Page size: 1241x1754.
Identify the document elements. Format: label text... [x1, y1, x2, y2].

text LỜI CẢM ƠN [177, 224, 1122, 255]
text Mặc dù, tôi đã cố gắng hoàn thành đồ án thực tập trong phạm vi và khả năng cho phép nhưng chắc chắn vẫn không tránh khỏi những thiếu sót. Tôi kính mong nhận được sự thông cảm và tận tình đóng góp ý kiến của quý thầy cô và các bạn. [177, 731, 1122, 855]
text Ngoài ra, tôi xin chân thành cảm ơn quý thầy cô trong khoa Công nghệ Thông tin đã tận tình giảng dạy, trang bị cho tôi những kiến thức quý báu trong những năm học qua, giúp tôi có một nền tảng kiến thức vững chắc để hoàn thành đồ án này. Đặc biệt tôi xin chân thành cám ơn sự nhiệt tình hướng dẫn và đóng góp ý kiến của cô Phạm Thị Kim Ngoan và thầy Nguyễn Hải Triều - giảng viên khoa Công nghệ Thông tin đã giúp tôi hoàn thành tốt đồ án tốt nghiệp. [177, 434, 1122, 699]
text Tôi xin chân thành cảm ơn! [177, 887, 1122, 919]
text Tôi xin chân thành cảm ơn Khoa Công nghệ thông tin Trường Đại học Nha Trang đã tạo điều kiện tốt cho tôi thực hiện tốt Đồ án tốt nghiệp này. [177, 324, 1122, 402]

--

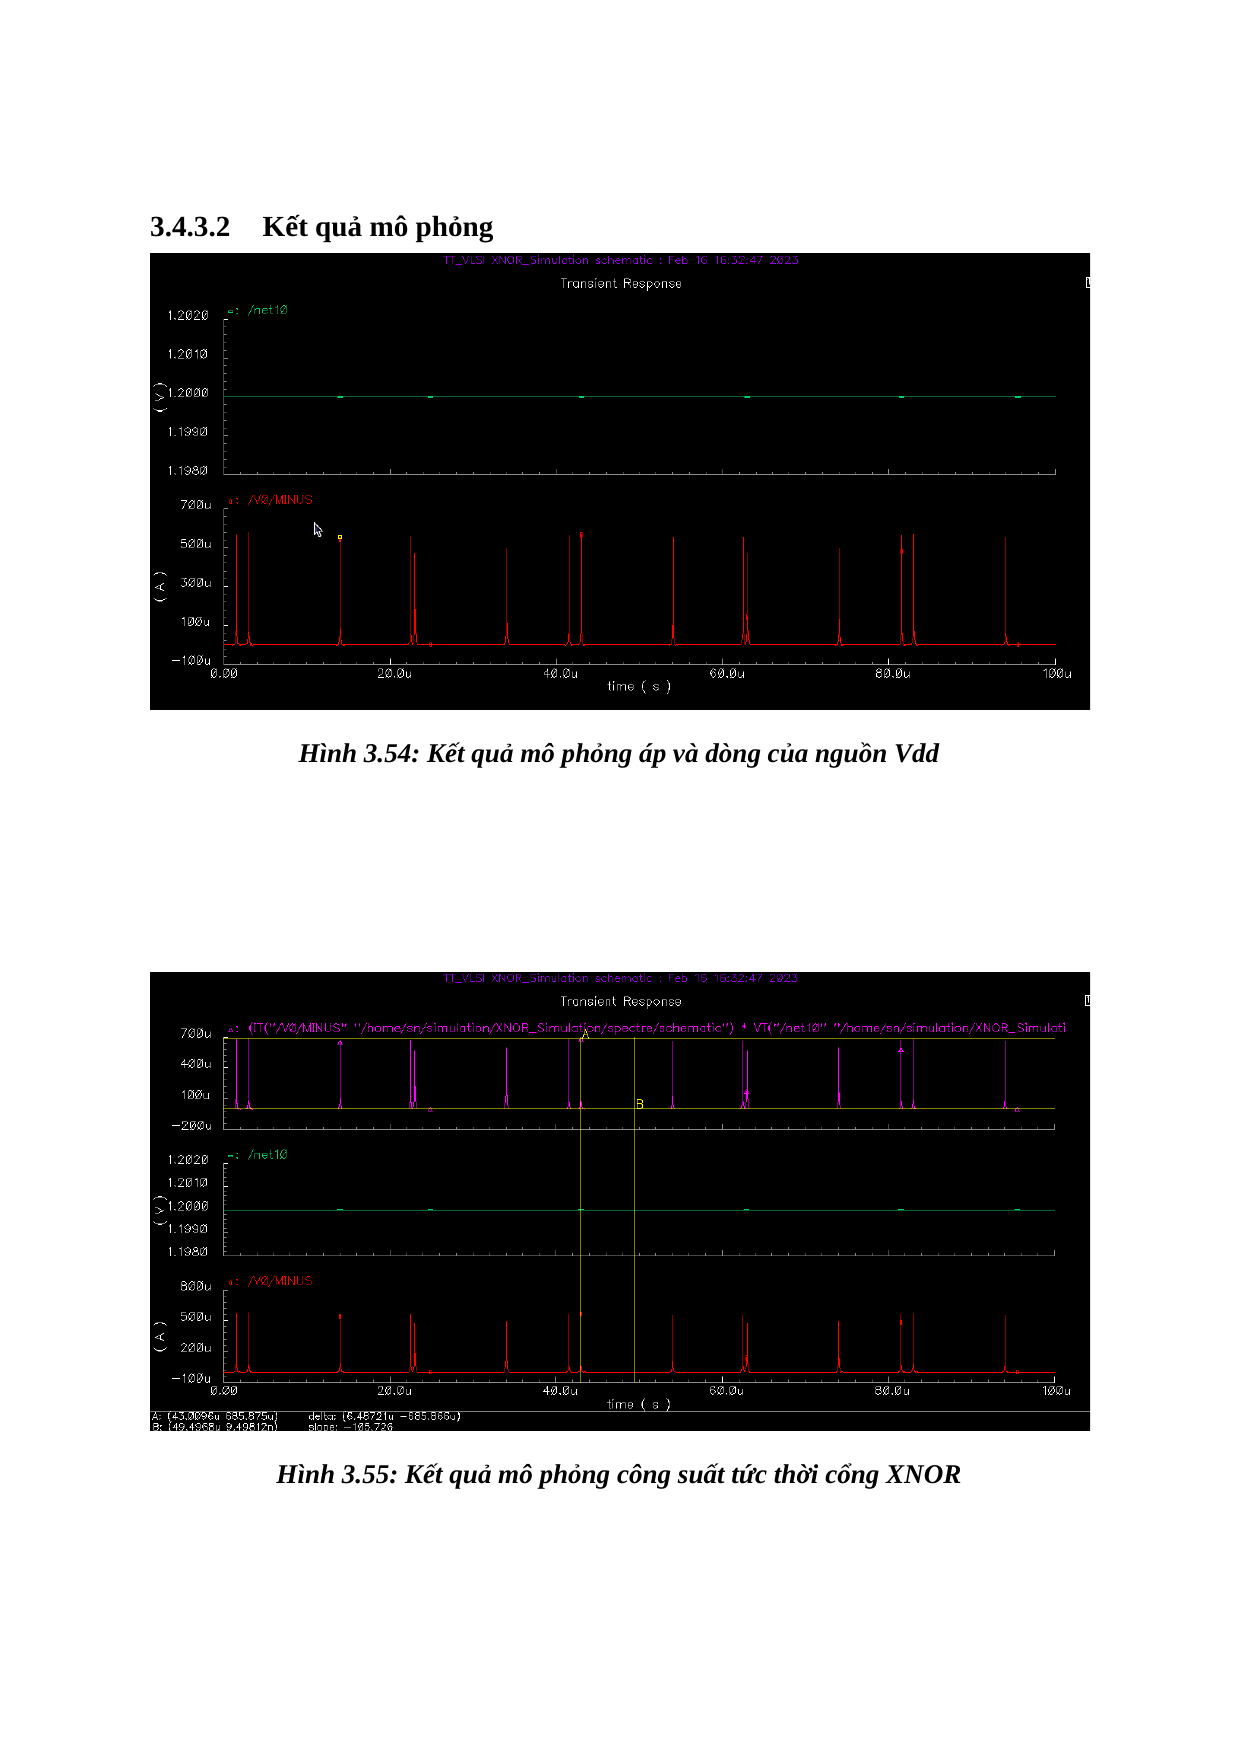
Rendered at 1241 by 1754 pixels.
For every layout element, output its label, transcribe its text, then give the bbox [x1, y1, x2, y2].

• **Activity**: Among the entries above, find the line with "Rendered at 1241 by 1754 pixels." and the line with "For every layout"; give again exactly these two lines and all lines between them.

• **Exercise solution**:
Rendered at 1241 by 1754 pixels.
For every layout element, output its label, transcribe its text, then give the bbox [x1, y1, x2, y2].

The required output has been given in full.